Halo stars move in strange ways
Our galaxy’s halo is populated by stars that have strange orbits, many of which are thought to be “remnants” of galaxies that were once swallowed up by the Milky Way.
Many of these stars are thought to be remnants of the so-called “last big merger,” which refers to the last time the Milky Way experienced a significant collision with another galaxy. Scientists believe that this last major collision may have involved a massive dwarf galaxy, and the event is known as the Gaia-Sausage-Enceladus (GSE) merger. It is thought to have filled the Milky Way with stars in orbits that brought them close to the galactic center. The GSE event is thought to have occurred between eight and 11 billion years ago, when the Milky Way was in its infancy.
As of 2020, Thomas and his team have been comparing the Milky Way’s wrinkles to simulations of how galactic collisions and mergers might have created them. However, Gaia observations of these oddly orbiting stars – released as part of the space telescope’s Data Release 3 in 2022 – suggest that these strange stellar bodies may have been deposited by another merger event.
“Using these simulated mergers, we can see how the shapes and number of wrinkles change over time. This allows us to determine the exact time when the simulation best matches what we see today in the actual Gaia data of the Milky Way—the method we used in this one.” ” also a new study,” Donlon explained. “With this, we found that the wrinkles were probably caused by the collision of a dwarf galaxy with the Milky Way about 2.7 billion years ago. We called this event the Virgo Radial Merger.”

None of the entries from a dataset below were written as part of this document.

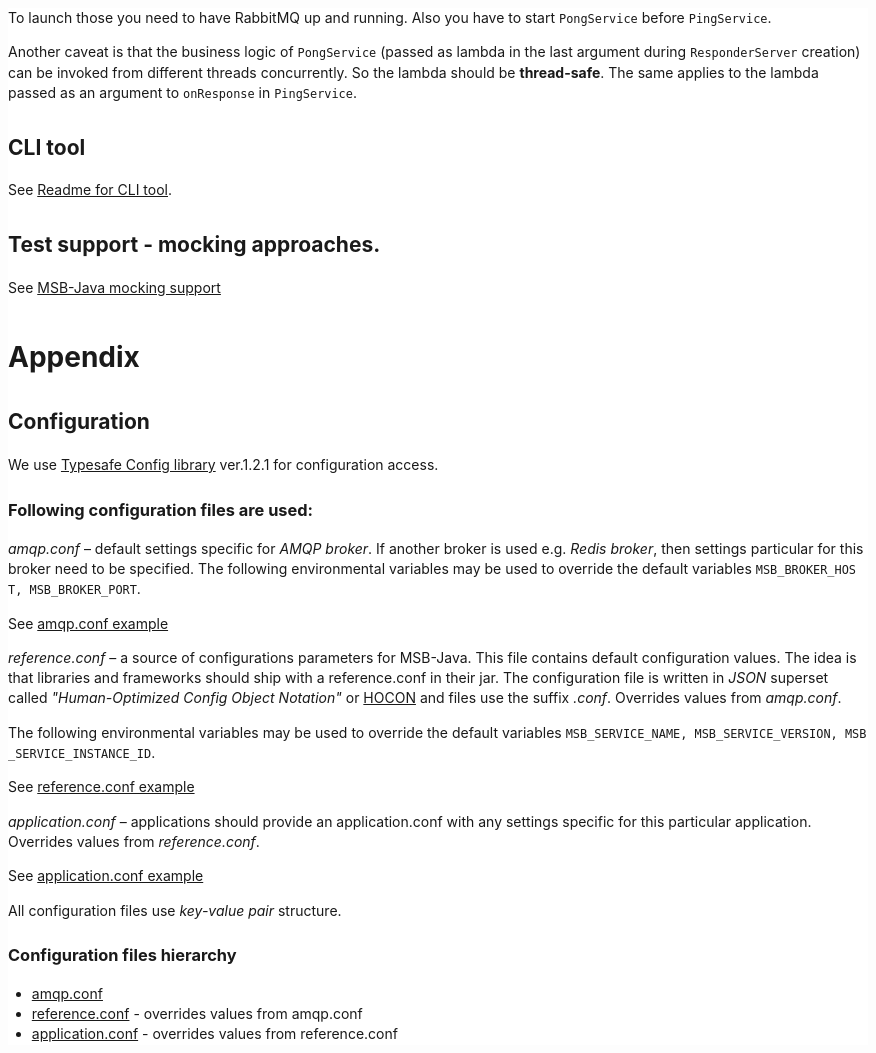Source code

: To launch those you need to have RabbitMQ up and running. Also you have to start `PongService` before `PingService`.

Another caveat is that the business logic of `PongService` (passed as lambda in the last argument during `ResponderServer` creation) can be invoked from different threads concurrently. So the lambda should be __thread-safe__. The same applies to the lambda passed as an argument to `onResponse` in `PingService`.

## CLI tool

See [Readme for CLI tool](/cli/README.md).


## Test support - mocking approaches.

See [MSB-Java mocking support](MSB-TEST-MOCKING.md)

# Appendix

## Configuration
We use [Typesafe Config library](https://github.com/typesafehub/config/blob/master/README.md) ver.1.2.1 for configuration access.

### Following configuration files are used:
_amqp.conf_ – default settings specific for _AMQP broker_.
If another broker is used e.g. _Redis broker_, then settings particular for this broker need to be specified. The following environmental variables may be used to override the default variables `MSB_BROKER_HOST, MSB_BROKER_PORT`.

See [amqp.conf example](/amqp/src/main/resources/amqp.conf)

_reference.conf_ – a source of configurations parameters for MSB-Java.
This file contains default configuration values.
The idea is that libraries and frameworks should ship with a reference.conf in their jar.
The configuration file is written in _JSON_ superset called _"Human-Optimized Config Object Notation"_ or [HOCON](https://github.com/typesafehub/config/blob/master/HOCON.md) and files use the suffix _.conf_.
Overrides values from _amqp.conf_.

The following environmental variables may be used to override the default variables `MSB_SERVICE_NAME, MSB_SERVICE_VERSION, MSB_SERVICE_INSTANCE_ID`.

See [reference.conf example](/core/src/main/resources/reference.conf)

_application.conf_ – applications should provide an application.conf with any settings specific for this particular application.
Overrides values from _reference.conf_.

See [application.conf example](/cli/src/main/resources/application.conf)

All configuration files use _key-value pair_ structure.

### Configuration files hierarchy
- [amqp.conf](/amqp/src/main/resources/amqp.conf)
- [reference.conf](/core/src/main/resources/reference.conf) - overrides values from amqp.conf
- [application.conf](/cli/src/main/resources/application.conf) - overrides values from reference.conf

“For the stars’ wrinkles to be as bright as they appear in the Gaia data, they must have joined us less than three billion years ago—at least five billion years later than previously thought,” team member Heidi Jo Newberg, also of Rensselaer. Polytechnic Institute, he said. “New star wrinkles form every time the stars swing back and forth through the center of the Milky Way. If they joined us eight billion years ago, there would be so many wrinkles right next to each other that we wouldn’t be able to see.” as a separate function.”
A recent examination of Gaia observations questions whether a massive ancient merger in the early history of the Milky Way is really needed to explain the strange orbits of some stars in the galactic region. It also casts doubt on all the stars previously linked to the GSE merger.
“This result – that a large part of the Milky Way has only joined us in the last few billion years – is a big change from what astronomers had previously thought,” said Donlon. “Many popular models and ideas about how the Milky Way grows would expect a recent head-on collision with a dwarf galaxy of this mass to be very rare.”
The team also believes that the radial merger in Virgo brought a family of other small dwarf galaxies and star clusters into our galaxy, all of which would also have been absorbed by the Milky Way around the same time.
Future investigations and data from Gaia could show whether any objects previously associated with the GSE event are indeed associated with the more recent Virgo Radial Merger.
This new research is the latest in a treasure trove of results based on Gaia data that are rewriting the history of the Milky Way.
Such cosmic revisionism was made possible by Gaia’s unique ability to survey the vast array of stars above Earth, allowing the space telescope to compile an unparalleled map of the positions, distances and motions of some 1.5 billion stars so far.
“The history of the Milky Way is constantly being rewritten, in no small part thanks to new data from Gaia,” Donlon concluded. “Our picture of the Milky Way’s past has changed dramatically since a decade ago, and I think our understanding of these mergers will continue to change rapidly.”
The team’s research was published in May the journal Monthly Notices of the Royal Astronomical Society.